The shirasaya, meaning "white scabbard," is a traditional Japanese sword sheath that's typically used for storage. As shown in the photo above, it features an all-wood construction for maximum protection. In the past, the shirasaya was made using a variety of wood types. Today, however, it's typically made using either bamboo or nurizaya wood.

When not using or carrying their sword, samurai warriors in feudal Japan would place it in a shirasaya for safe storage.


The jindachi-zukuri, on the other hand, is a traditional Japanese sword sheath used for carrying a sword. It featured a greater emphasis on aesthetics, containing intricate designs, carvings and colors. Like its shirasaya counterpart, the jindachi-zukuri was also contructed of wood, with the most common wood variety used being nurizaya wood.

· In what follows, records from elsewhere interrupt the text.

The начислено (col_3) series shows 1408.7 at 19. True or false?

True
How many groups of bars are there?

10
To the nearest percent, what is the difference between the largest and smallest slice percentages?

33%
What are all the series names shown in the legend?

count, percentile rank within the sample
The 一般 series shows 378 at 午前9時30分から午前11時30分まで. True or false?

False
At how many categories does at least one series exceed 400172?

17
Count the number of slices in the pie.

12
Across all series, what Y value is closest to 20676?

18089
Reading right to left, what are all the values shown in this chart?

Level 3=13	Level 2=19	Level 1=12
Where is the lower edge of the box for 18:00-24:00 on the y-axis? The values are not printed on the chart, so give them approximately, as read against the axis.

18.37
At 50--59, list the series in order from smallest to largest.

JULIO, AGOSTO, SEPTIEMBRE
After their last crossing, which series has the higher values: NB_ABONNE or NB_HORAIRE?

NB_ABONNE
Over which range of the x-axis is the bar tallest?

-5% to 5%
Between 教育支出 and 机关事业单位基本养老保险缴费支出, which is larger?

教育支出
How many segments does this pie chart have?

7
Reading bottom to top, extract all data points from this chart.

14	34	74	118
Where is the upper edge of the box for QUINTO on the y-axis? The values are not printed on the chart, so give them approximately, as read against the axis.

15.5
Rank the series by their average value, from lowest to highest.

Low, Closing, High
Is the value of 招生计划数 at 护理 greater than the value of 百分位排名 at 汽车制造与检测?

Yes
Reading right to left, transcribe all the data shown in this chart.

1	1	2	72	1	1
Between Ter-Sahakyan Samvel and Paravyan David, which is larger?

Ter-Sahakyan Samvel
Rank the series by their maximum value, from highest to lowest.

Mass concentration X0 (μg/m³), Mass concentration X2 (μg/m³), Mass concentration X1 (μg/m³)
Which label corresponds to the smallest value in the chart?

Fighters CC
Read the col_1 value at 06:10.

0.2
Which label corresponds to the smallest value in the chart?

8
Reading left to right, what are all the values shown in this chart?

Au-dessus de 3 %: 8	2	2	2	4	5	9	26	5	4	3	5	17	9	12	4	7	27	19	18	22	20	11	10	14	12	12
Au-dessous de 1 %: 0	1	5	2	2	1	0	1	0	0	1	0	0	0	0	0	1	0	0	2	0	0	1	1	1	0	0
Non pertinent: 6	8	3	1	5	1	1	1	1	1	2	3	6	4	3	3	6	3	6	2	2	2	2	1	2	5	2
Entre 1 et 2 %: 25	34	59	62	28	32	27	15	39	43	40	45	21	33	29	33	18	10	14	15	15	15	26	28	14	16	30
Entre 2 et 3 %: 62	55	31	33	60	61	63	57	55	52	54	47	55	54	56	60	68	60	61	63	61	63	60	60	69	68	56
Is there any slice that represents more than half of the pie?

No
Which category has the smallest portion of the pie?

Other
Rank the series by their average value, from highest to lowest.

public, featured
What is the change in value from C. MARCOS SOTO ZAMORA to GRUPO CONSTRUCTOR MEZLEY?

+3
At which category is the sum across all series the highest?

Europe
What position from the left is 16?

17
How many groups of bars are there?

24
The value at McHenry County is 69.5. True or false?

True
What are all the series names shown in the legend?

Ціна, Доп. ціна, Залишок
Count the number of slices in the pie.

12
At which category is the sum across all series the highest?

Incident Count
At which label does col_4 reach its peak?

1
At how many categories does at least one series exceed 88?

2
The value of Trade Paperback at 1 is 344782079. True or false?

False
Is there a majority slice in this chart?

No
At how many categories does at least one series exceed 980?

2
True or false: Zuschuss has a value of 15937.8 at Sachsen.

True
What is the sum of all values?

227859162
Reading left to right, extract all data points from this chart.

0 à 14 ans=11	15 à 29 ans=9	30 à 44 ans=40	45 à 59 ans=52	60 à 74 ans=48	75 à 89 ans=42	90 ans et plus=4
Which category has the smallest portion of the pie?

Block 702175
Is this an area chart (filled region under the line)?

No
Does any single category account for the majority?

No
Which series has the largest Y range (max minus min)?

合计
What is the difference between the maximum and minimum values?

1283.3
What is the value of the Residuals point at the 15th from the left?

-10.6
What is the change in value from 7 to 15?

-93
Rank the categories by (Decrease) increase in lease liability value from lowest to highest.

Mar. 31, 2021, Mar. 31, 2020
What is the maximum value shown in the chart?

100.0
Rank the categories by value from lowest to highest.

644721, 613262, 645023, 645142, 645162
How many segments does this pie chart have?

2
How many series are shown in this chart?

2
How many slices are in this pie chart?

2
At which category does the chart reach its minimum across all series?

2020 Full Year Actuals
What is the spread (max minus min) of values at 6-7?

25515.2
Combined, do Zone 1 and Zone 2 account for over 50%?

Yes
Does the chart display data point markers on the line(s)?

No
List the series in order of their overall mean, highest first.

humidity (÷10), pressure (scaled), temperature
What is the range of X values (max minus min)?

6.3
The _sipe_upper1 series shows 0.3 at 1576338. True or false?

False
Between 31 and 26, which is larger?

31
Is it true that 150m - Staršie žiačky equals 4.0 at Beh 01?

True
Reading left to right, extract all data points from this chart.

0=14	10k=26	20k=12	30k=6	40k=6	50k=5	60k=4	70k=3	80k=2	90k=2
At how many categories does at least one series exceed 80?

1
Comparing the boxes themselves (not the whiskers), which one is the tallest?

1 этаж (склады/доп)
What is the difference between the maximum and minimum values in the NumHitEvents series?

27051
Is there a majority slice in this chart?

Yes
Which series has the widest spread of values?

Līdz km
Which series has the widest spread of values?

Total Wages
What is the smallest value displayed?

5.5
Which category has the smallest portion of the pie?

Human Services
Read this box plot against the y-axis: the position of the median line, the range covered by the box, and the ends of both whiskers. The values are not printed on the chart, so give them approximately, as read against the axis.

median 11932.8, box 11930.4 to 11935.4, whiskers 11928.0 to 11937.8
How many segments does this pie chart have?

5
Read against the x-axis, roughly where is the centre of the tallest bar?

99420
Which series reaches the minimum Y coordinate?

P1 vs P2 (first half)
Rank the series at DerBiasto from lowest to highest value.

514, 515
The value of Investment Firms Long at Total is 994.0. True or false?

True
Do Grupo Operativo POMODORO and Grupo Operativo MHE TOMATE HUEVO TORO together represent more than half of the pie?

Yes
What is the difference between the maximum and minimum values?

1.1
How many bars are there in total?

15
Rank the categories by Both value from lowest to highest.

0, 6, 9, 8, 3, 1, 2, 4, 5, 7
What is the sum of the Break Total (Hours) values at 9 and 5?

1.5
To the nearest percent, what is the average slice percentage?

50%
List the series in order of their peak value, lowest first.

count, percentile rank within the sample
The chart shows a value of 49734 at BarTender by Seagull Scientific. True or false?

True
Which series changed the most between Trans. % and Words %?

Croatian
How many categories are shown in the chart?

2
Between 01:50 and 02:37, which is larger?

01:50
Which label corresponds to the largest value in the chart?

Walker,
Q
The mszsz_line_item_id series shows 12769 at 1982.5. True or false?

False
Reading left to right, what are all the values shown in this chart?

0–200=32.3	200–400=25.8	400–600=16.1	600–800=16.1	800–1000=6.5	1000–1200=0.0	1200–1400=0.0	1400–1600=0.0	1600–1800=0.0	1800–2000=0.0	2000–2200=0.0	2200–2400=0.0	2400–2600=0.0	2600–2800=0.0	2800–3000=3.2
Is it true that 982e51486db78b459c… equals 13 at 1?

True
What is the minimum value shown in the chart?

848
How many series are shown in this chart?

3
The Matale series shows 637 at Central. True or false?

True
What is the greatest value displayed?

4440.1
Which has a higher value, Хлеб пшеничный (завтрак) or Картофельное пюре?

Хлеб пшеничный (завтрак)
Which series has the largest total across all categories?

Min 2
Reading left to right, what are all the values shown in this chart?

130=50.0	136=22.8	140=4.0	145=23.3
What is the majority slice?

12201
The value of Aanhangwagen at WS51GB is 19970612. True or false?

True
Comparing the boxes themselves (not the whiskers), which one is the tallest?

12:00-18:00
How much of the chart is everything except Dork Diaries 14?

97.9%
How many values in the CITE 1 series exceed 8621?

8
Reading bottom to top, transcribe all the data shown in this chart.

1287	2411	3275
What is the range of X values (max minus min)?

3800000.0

Prior to the invention of the jindachi-zukuri, samurai warriors would store and carry their swords in a leather sheath. Unfortunately, this often resulted in damage to the blade. Leather would absorb and hold moisture, transferring some of that moisture to the sword's blade while subsequently causing it to rust. With its non-lacquered wooden construction, however, the jindachi-zukuri proved more effective at protecting against rust and corrosion; thus, making it a popular sheath choice for samurai warriors during feudal Japan.

These are just two of the most common types of sheaths for traditional Japanese swords. Other types of sheaths include the kyū-guntō, shin-guntō, and kai-guntō. Keep in mind, however, that the two most dominant sheaths used during feudal Japan were the shirasaya and the jindachi-zukuri. The former was used for storage, whereas the latter was used for carrying a sword.